Minggu, 02 November 2008

JAYA SUPRANA

 
 
  
 rpr intisari 
 Nama:
Jaya Suprana
Lahir:
Bali, Denpasar, 27 Januari 1949
Isteri:
Julia Suprana
Ayah:
Lambang Suprana
Ibu:
Lily Suprana
Pendidikan:
Lulusan Musikhochschule Muenster dan Folkwanghochschule Essen, Jerman
Prestasi:
Seni musik: Freundeskreis des Konservatoriums Muenster, Jerman, dan dari Pangeran Bernhard, Belanda.
Kebudayaan: Budaya Bhakti Upapradana
Komputer, Best in Personal Computing Award 1995 dari Apple Macintosh Inc.
Industri-bisnis: The Best Executive Award 1998
Prestasi perusahaan: Trade Leader's Club, Madrid, dan Institut pour Selection de la Qualite, Belgia)
┄┄┄┄┄┄
YANG HARUS DIKERJAKAN :: Ringkaslah kutipan tentang Jaya Suprana dalam dua kalimat. Daftar di bawah tidak diperlukan di sini.

CUPLIKAN DATA ::
┄┄┄┄┄┄
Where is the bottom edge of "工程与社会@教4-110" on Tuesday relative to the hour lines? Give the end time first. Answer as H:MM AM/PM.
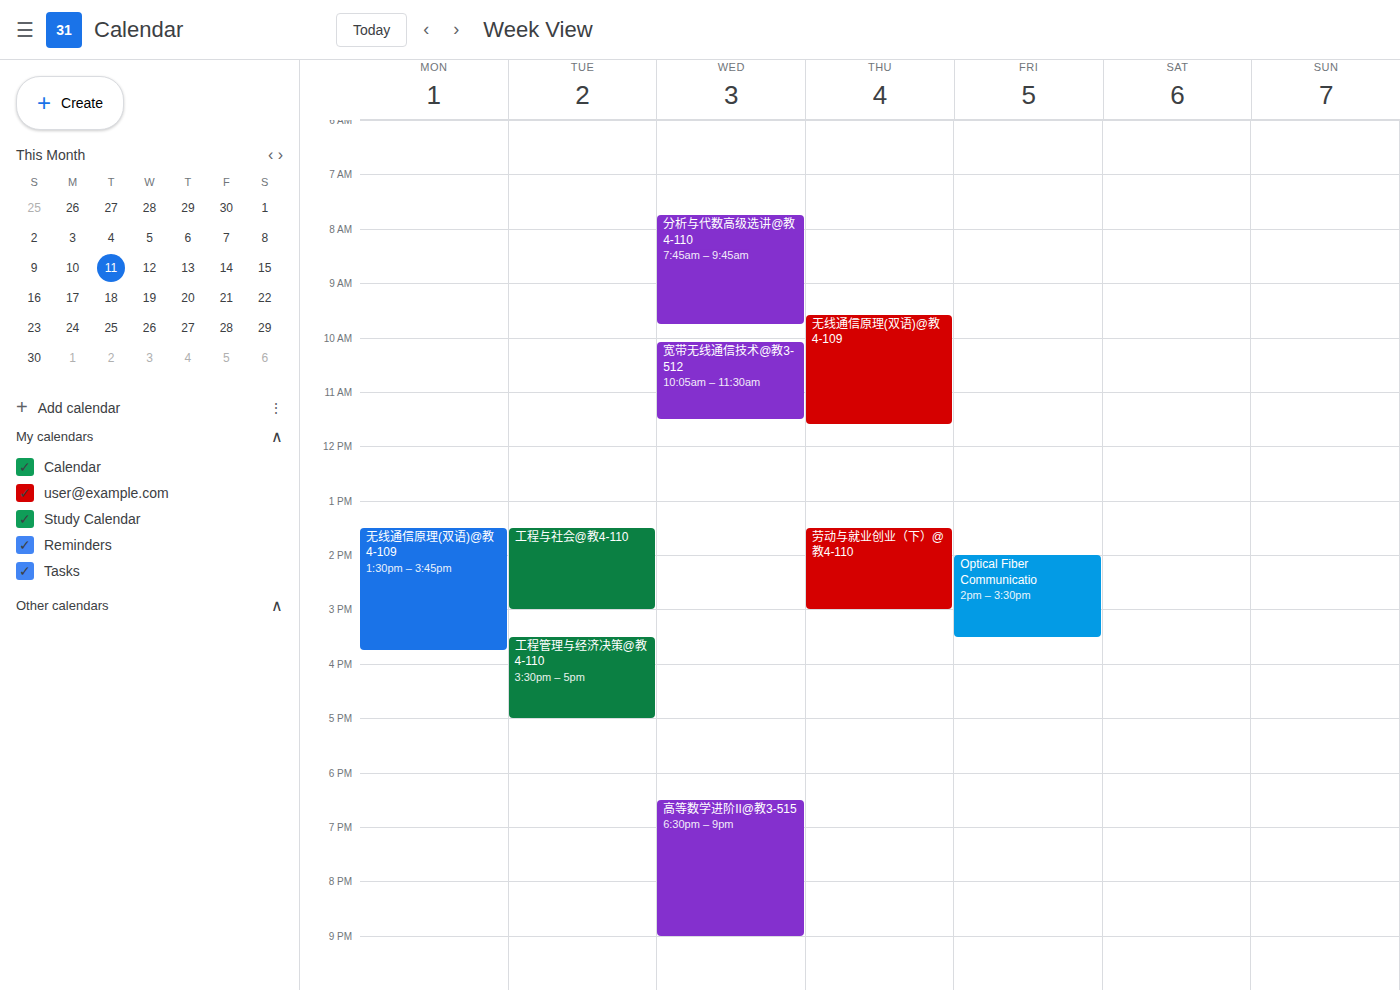
3:00 PM -- exactly on the 3 PM line.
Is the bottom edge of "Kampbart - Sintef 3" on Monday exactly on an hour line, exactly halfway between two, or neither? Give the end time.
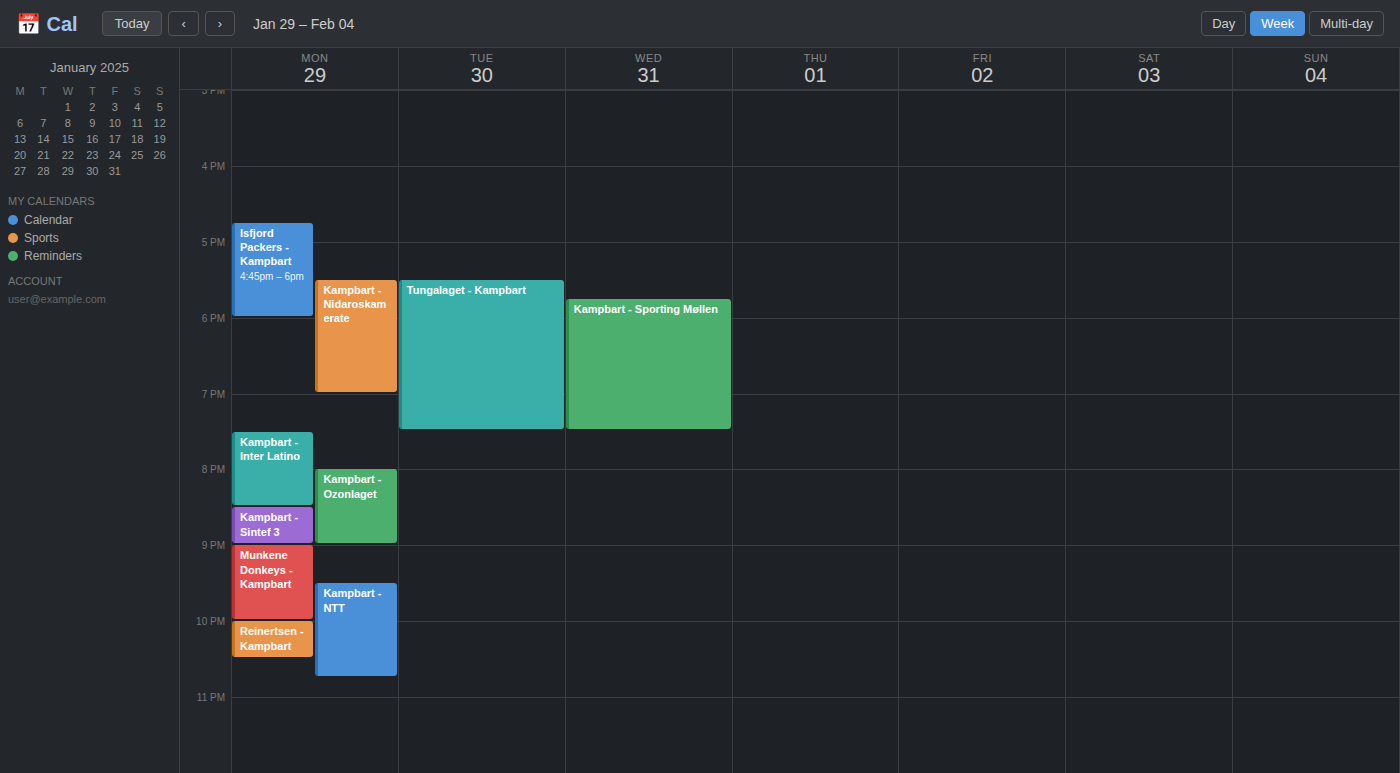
┄┄┄┄┄┄
JAWABAN LENGKAP :: Jaya Suprana lahir di Denpasar, Bali, pada 27 Januari 1949 sebagai putra Lambang Suprana dan Lily Suprana, dan istrinya bernama Julia Suprana. Ia lulusan Musikhochschule Muenster dan Folkwanghochschule Essen di Jerman serta meraih berbagai penghargaan, antara lain Budaya Bhakti Upapradana, Best in Personal Computing Award 1995 dari Apple Macintosh Inc., dan The Best Executive Award 1998.